- Court: United States Tax Court
- Full case name: Susie Salvatore v. Commissioner
- Decided: February 4, 1970
- Citations: T.C. Memo 1970-30; 29 T.C.M. (CCH) 89; RIA T.C. Memo ¶ 70030 (1970)

Case history
- Subsequent action: 434 F.2d 600

Court membership
- Judge sitting: Featherstone

Case opinions
- Petitioner is taxable on all of the gain realized on the sale of the gas station

= Salvatore v. Commissioner =

Salvatore v. Commissioner is an opinion from the United States Tax Court that holds that a taxpayer cannot avoid paying taxes on the sale of property by first conveying that property to someone else. This opinion was later affirmed by the United States Court of Appeals for the Second Circuit. This case outlines some limitations on the "fruit-and-tree" metaphor established in Lucas v. Earl, 281 U.S. 111 (1930) and further developed in Helvering v. Horst, 311 U.S. 112 (1940). Decided in 1970, the case arose when a taxpayer tried to avoid paying capital gains tax from sale of property by giving a share in that property to her children. She then paid a gift tax, which is significantly less than the tax on the gain would have been if she had not given a share to her children.

== Background ==
Prior to his death on October 7, 1948, Susie Salvatore's husband owned and operated a gas station in Greenwich, Connecticut. Upon his death, his entire estate was bequeathed to his wife. For the next several years, Susie Salvatore, her three sons, and one of her two daughters operated the gas station.

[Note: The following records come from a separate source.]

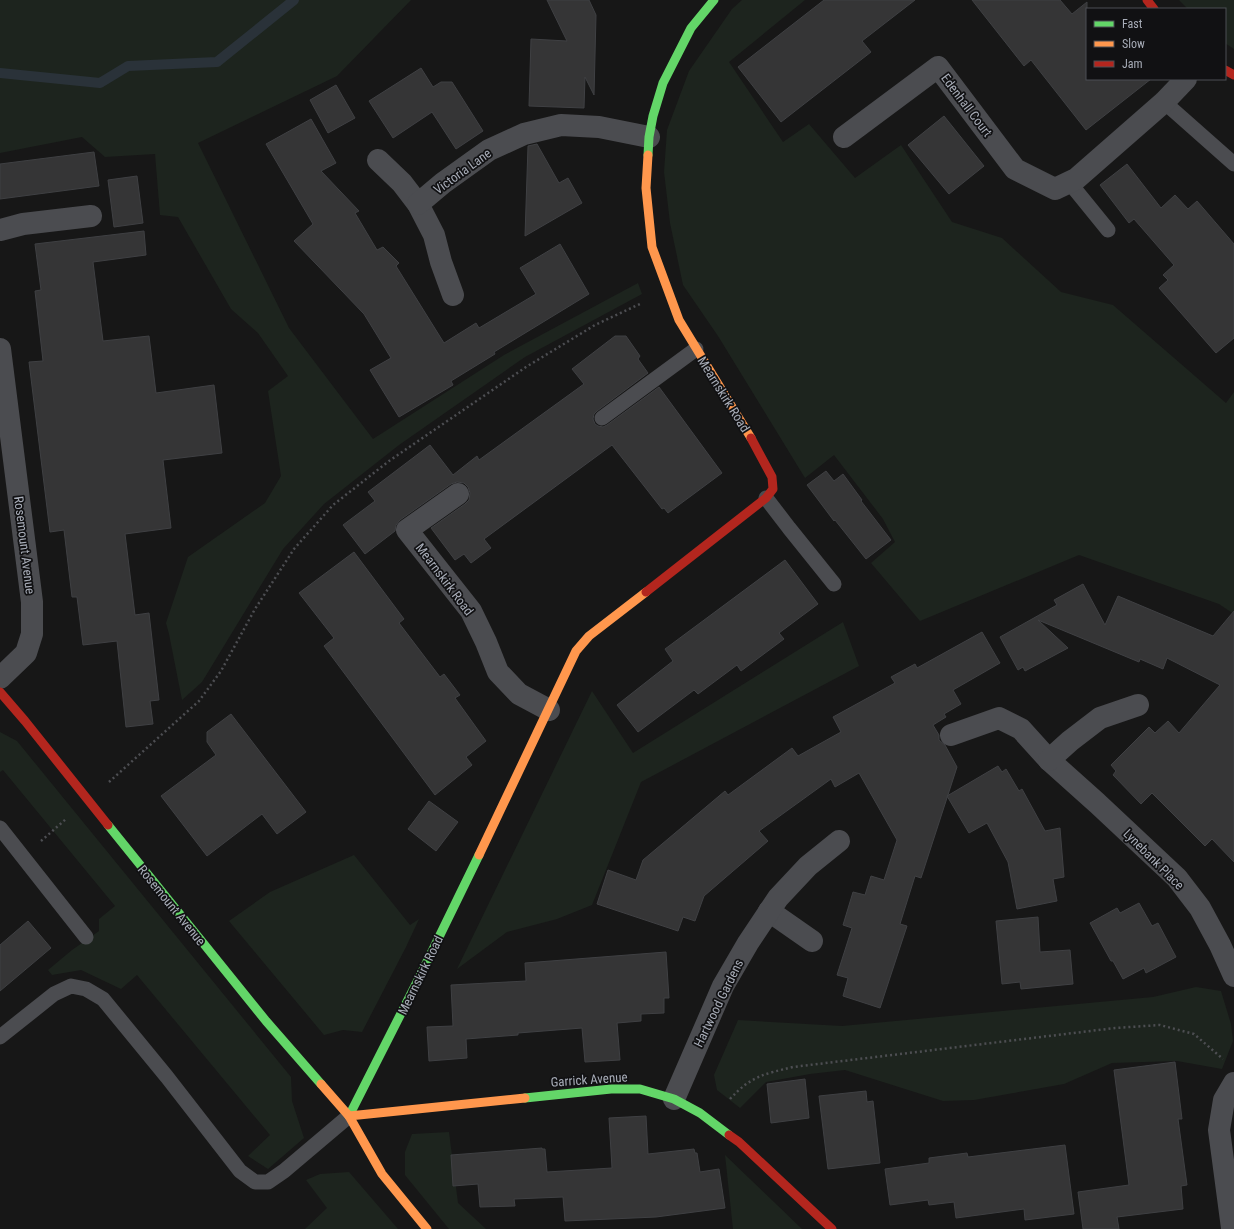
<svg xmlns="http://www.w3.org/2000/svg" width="1234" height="1229" viewBox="0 0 1234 1229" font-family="'Roboto Condensed',sans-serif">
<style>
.green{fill:#1d241e}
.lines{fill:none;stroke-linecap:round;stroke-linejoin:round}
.stream{stroke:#2a3239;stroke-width:10}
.building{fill:#353536;stroke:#3f4043}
.path{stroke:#4d4e52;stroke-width:2.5;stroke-dasharray:2 3;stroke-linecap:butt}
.lane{stroke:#4b4c50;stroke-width:15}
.street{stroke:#4b4c50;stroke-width:22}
.fast{stroke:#63d668;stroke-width:9}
.slow{stroke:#ff974d;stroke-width:9}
.jam{stroke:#b3261e;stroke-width:9}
.labels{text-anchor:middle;stroke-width:3.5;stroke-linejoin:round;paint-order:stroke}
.street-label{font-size:13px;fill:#a8adb8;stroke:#111113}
</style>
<rect width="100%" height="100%" fill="#171717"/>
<g class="green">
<path d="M 0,0 L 411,0 L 337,76 L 198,143 L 289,328 L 373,439 L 504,355 L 638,283 L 642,294 L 525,357 L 399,445 L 324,504 L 283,549 L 202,682 L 182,700 L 169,634 L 166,623 L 188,557 L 265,503 L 281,476 L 268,391 L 288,376 L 258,333 L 231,309 L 178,217 L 160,215 L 155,154 L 105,157 L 82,137 L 0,153 Z"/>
<path d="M 742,0 L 805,0 L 729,62 L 783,142 L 809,124 L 855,178 L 901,145 L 952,222 L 1002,238 L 1061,292 L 1113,305 L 1226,403 L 1234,392 L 1234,614 L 1219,604 L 1079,555 L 920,621 L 871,563 L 895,542 L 883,519 L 834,455 L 805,478 L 718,336 L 683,285 L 670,223 L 664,172 L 667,130 L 689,71 L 732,9 Z"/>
<path d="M 1179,0 L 1234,0 L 1234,49 L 1225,43 L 1225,9 L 1188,9 Z"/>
<path d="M 843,622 L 859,666 L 641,782 L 592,905 L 557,919 L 507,932 L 457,969 L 592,691 L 633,753 Z"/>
<path d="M 0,732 L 17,741 L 291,1077 L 292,1101 L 304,1138 L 268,1169 L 248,1156 L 270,1135 L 137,975 L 121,989 L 81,970 L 52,975 L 48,970 L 72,950 L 99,931 L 99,919 L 115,906 L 3,770 L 0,772 Z"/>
<path d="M 354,855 L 410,925 L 419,919 L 406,947 L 362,1032 L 343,1030 L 324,1035 L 229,921 L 270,892 Z"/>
<path d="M 1196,987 L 1221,991 L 1231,1024 L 1233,1041 L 1222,1069 L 1177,1061 L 1112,1063 L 1064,1084 L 974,1100 L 943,1101 L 845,1070 L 810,1074 L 766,1082 L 740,1108 L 717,1090 L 714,1075 L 738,1020 L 842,1026 L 1153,997 Z"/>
<path d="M 449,1132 L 458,1203 L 486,1229 L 449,1229 L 405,1175 L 405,1152 L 412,1134 Z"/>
<path d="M 725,1155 L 802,1229 L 733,1229 Z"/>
<path d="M 349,1172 L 398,1229 L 305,1229 L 327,1208 L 306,1180 L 320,1174 Z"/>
</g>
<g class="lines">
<path class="stream" d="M 0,73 L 100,83 L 128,66 L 217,62 L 294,0"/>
</g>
<g class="building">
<path d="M 547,0 L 589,0 L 596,15 L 594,95 L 585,77 L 584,108 L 529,106 L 531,39 L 567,41 Z"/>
<path d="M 824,0 L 915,0 L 862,41 L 871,52 L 781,122 L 738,67 Z"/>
<path d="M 972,0 L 1060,0 L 1072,14 L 1087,2 L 1087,79 L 1151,79 L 1086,130 L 1031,60 L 1024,66 Z"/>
<path d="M 421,68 L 433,87 L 441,82 L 452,82 L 483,131 L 456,149 L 432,112 L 393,138 L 369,101 Z"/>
<path d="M 336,85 L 355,118 L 328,133 L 310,100 Z"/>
<path d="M 944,116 L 984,166 L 949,194 L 908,145 Z"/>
<path d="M 311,119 L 336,163 L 321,171 L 359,211 L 355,213 L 377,250 L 383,247 L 399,263 L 396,266 L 444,343 L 476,323 L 479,328 L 536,294 L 520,268 L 560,244 L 589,294 L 494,352 L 495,354 L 451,381 L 453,385 L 399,417 L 370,370 L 391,358 L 364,314 L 294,241 L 313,224 L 266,144 Z"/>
<path d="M 537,144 L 559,183 L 568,178 L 582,203 L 525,236 L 528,146 Z"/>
<path d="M 94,152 L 99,186 L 0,199 L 0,164 Z"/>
<path d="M 1127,164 L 1161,208 L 1175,195 L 1188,209 L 1197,201 L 1234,244 L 1234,338 L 1216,353 L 1159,288 L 1168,280 L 1163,275 L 1174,265 L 1134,219 L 1129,223 L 1100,185 Z"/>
<path d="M 137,176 L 143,223 L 114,227 L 108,180 Z"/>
<path d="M 144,231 L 146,255 L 93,262 L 103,341 L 149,336 L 156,393 L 214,385 L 222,453 L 163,460 L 171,528 L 125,534 L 135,615 L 149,613 L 159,700 L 150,701 L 153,724 L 126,727 L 117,641 L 83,645 L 77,597 L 72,597 L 64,530 L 50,532 L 29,362 L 43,361 L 35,291 L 41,290 L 35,244 Z"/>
<path d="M 615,336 L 626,336 L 640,356 L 638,359 L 648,373 L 597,411 L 594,414 L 593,419 L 595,424 L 598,426 L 603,427 L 607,425 L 659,387 L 722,473 L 668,513 L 664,508 L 662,509 L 612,445 L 484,539 L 491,548 L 471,563 L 464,554 L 455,560 L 431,528 L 465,504 L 469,500 L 470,493 L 468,487 L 464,483 L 457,482 L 451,484 L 400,520 L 396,525 L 395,531 L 365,554 L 343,525 L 375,501 L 368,492 L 430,445 L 453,475 L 477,456 L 479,460 L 584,384 L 572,369 Z"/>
<path d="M 826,471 L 834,481 L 843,474 L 862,500 L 861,501 L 891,540 L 866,559 L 835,520 L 834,521 L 807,485 Z"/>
<path d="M 354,552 L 404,619 L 399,623 L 440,677 L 444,674 L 460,695 L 455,698 L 486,741 L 466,757 L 472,765 L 435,795 L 324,646 L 334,638 L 299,593 Z"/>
<path d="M 785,560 L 818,604 L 779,633 L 784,639 L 741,671 L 737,665 L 698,694 L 694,690 L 638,732 L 617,705 L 673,661 L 665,649 Z"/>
<path d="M 1083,584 L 1105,625 L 1118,596 L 1213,636 L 1234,611 L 1234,862 L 1212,839 L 1205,846 L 1152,793 L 1141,804 L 1113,775 L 1116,771 L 1111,765 L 1149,727 L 1155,733 L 1168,721 L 1179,733 L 1220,685 L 1167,658 L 1163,669 L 1140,659 L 1139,662 L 1038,620 L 1068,648 L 1025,671 L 1023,667 L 1018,670 L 1000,637 L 1057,605 L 1054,600 Z"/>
<path d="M 982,632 L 1000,663 L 953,690 L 961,704 L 944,714 L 946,717 L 933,725 L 939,735 L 939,740 L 945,745 L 957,767 L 921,878 L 915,876 L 900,924 L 907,926 L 880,1008 L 843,996 L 848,978 L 837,975 L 852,928 L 843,925 L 853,892 L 865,895 L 871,876 L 884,880 L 897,840 L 859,773 L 835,787 L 831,779 L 759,831 L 768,841 L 704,896 L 695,921 L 683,917 L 678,931 L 597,904 L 608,870 L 636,880 L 643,860 L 725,791 L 728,795 L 792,748 L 798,756 L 841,732 L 833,717 L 895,683 L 891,677 L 915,664 L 917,668 Z"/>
<path d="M 231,714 L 306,812 L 277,834 L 262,814 L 207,856 L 161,796 L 216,755 L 207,742 L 207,732 Z"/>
<path d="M 998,766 L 1002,772 L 1006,769 L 1019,791 L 1022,789 L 1045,831 L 1060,828 L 1064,877 L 1053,879 L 1057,901 L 1017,909 L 1008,862 L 987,823 L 969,833 L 947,796 Z"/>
<path d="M 429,801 L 458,822 L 436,851 L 408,829 Z"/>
<path d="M 1139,903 L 1152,926 L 1158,923 L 1176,957 L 1146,973 L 1144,968 L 1123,979 L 1113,961 L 1111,961 L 1090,923 L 1117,908 L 1120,913 Z"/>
<path d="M 1038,917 L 1040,952 L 1070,950 L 1073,984 L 1021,989 L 1020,982 L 1002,984 L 996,921 Z"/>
<path d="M 28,921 L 51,948 L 0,991 L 0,945 Z"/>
<path d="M 666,952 L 669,998 L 664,998 L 664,1013 L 641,1014 L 641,1021 L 617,1023 L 620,1060 L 585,1062 L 582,1028 L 518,1033 L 518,1035 L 466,1039 L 467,1058 L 429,1061 L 427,1027 L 453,1026 L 451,985 L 526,981 L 525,963 Z"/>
<path d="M 1175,1062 L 1182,1119 L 1178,1119 L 1187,1185 L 1181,1186 L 1183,1209 L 1117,1217 L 1119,1229 L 1083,1229 L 1078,1192 L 1129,1185 L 1114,1070 Z"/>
<path d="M 805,1079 L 809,1118 L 771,1123 L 767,1084 Z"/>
<path d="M 866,1091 L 867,1102 L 873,1101 L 880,1163 L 828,1169 L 819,1096 Z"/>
<path d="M 646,1116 L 648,1154 L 694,1149 L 695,1153 L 697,1153 L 700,1172 L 719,1169 L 725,1208 L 656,1217 L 565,1221 L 563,1197 L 514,1199 L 515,1206 L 480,1207 L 478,1184 L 453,1186 L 451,1155 L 542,1148 L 542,1149 L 545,1149 L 547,1172 L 612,1168 L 609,1118 Z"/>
<path d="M 1065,1145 L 1074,1214 L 1025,1220 L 1024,1209 L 956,1218 L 954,1202 L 929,1205 L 928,1200 L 890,1205 L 885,1169 L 929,1163 L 929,1158 L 967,1153 L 968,1157 Z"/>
</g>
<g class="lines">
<g class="path">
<path d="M 109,782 L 199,701 L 221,671 L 255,609 L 294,549 L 333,505 L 389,461 L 526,367 L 595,325 L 642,303"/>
<path d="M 41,841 L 66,819"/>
<path d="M 730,1099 C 751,1076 764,1074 793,1067 L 1115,1028 L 1160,1025 L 1194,1034 L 1223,1059"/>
</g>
<g class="lane">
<path d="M 1164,102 L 1234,164"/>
<path d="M 1069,182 L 1108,230"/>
<path d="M 602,418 L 696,349"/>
<path d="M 766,498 L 789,528 L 834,584"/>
<path d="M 0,828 L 86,937"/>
<path d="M 0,1037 L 54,994 L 71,986 L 86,989 L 103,999 L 167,1077 L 240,1171 L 255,1182 L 268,1182 L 284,1171 L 349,1116"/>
</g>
<g class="street">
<path d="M 844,137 L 938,67 L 1015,169 L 1055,189 L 1076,179 L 1164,102 L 1186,79"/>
<path d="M 378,160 L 402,183 L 418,204 L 434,235 L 441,262 L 453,295"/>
<path d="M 418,204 L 443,183 L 489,150 L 524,134 L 561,125 L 599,127 L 649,137"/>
<path d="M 0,230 L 23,224 L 91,216"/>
<path d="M 0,349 L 32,602 L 32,634 L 26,653 L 0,678"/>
<path d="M 458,494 L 407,530 L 471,611 L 486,642 L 498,672 L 519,694 L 549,710"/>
<path d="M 951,735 L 999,718 L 1021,729 L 1049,760 L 1097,803 L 1177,878 L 1200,908 L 1220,945 L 1234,976"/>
<path d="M 1049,760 L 1070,741 L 1100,718 L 1138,705"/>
<path d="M 769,911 L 812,941"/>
<path d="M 674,1099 L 723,986 L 748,943 L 778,898 L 808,866 L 839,841"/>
<path d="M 1232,1228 L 1219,1130 L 1224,1100 L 1234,1083"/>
</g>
<g class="fast">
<path d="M 648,155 L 649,137 L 653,116 L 663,83 L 691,28 L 714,0"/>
<path d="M 108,825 L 266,1021 L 321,1084"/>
<path d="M 525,1098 L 611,1089 L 640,1089 L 674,1099 L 700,1113 L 729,1135"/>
<path d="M 349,1116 L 420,976 L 479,855"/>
</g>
<g class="slow">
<path d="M 648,155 L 646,188 L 652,247 L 679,320 L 751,438"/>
<path d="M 479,855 L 576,651 L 589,636 L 646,592"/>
<path d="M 321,1084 L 349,1116 L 382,1174 L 427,1229"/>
<path d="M 349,1116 L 525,1098"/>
</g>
<g class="jam">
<path d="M 1147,0 L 1154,9"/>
<path d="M 1225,70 L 1234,75"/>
<path d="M 646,592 L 766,498 L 773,489 L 772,477 L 751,438"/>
<path d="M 0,692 L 25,721 L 108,825"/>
<path d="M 729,1135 L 739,1142 L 832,1229"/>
</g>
</g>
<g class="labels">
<g class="street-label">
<text transform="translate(967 105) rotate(53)" y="5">Edenhall Court</text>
<text transform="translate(462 171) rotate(-36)" y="5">Victoria Lane</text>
<text transform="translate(724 394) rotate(58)" y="5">Mearnskirk Road</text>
<text transform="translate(25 545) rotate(83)" y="5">Rosemount Avenue</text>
<text transform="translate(445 579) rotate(53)" y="5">Mearnskirk Road</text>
<text transform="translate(1154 859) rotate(45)" y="5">Lynebank Place</text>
<text transform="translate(172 905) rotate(51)" y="5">Rosemount Avenue</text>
<text transform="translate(420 975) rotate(-64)" y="5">Mearnskirk Road</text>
<text transform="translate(718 1003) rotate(-64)" y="5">Hartwood Gardens</text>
<text transform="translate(589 1079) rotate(-4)" y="5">Garrick Avenue</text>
</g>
</g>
<rect x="1086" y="8" width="140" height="72" fill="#111113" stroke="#4d4f55"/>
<rect x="1094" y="21" width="20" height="6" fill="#63d668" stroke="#4d4f55"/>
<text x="1122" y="28" font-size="12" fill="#a8adb8">Fast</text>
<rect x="1094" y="41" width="20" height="6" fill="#ff974d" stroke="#4d4f55"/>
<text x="1122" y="48" font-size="12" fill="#a8adb8">Slow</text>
<rect x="1094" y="61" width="20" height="6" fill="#b3261e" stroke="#4d4f55"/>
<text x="1122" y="68" font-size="12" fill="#a8adb8">Jam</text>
</svg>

As time passed, several of the Salvatore children moved on while the land on which the gas station was located became increasingly valuable, to the point where several oil companies made offers to purchase the property. The family rejected several proposals, until in the summer of 1963, Texaco, Inc. made a proposal to purchase the land for $295,000.

To ensure Susie Salvatore's accustomed weekly stipend (received from the operation of the gas station), she was to receive $100,000 of the proceeds. The remainder was to be divided amongst her children. To effectuate this, petitioner conveyed a one-half interest in the property to the children and the deeds would be executed by the children and petitioner when conveying the property to Texaco.

On July 24, 1963, the Salvatore family formally accepted the offer from Texaco. Not until August 28, 1963, however, was a warranty deed conveying an undivided one-half interest in the property to her five children executed. On that same date, warranty deeds were executed conveying the property to Texaco, at which point Texaco paid the balance of the purchase price (less the $50,000 mortgage).

In 1963, Susie Salvatore then filed a Federal gift tax return reporting gifts of 1/10 interest in the property to each of the five children. In her income tax return for that year, she only reported her share of the gain from the sale of the gas station as a long-term capital gain plus a small ordinary gain. The children reported their respective shares on their income tax forms as well.

The Commissioner of Internal Revenue contested that the entire gain on the sale of the property was taxable as a long-term capital gain, a tax much higher than the gift tax paid by Susie Salvatore.

==Holding==
The United States Tax Court ruled that the petitioner, Susie Salvatore, was taxable on all of the gain realized on the sale of the gas station.

The Tax Court ruled that this decision was subject to the precedent set in the Supreme Court case of Commissioner v. Court Holding Co., in which the Supreme Court stated:

The incidence of taxation depends upon the substance of a transaction. The tax consequences which arise from gains from a sale of property are not finally to be determined solely by the means employed to transfer legal title. Rather, the transaction must be viewed as a whole, and each step, from the commencement of negotiations to the consummation of the sale is relevant. A sale by one person cannot be transformed for tax purposes into a sale by another by using the latter as a conduit through which to pass title. To permit the true nature of a transaction to be disguised by mere formalisms, which exist solely to alter tax liabilities, would seriously impair the effective administration of the tax policies of Congress.

The Tax Court viewed the petitioner's children as "conduit's through which to pass title" and stated that, "the form of a transaction cannot be permitted to prevail over its substance. In substance, petitioner made an anticipatory assignment to her children of one-half of the income from the sale of the property." On a similar note, "[H]er tax liabilities cannot be altered by a rearrangement of the legal title after she had already contracted to sell the property to Texaco."

Susie Salvatore later appealed this decision.

On appeal, the ruling made by the United States Tax Court was affirmed by the United States Court of Appeals for the Second Circuit on the grounds that the tax court was not clearly erroneous. The court held that the evidence supported the conclusion that Susie Salvatore was the sole owner of the property upon its sale, and that the Salvatore children were not sellers but mere "conduits."

== Other relevant cases ==
In Helvering v. Horst, the United States Supreme Court held:

that transfers of the rights to income may not be effective in shifting the tax burden to the recipient of that income

In Estate of Stranahan v. Commissioner, the United States Court of Appeals for the Sixth Circuit addressed the situation where the income rights are sold instead of gifted.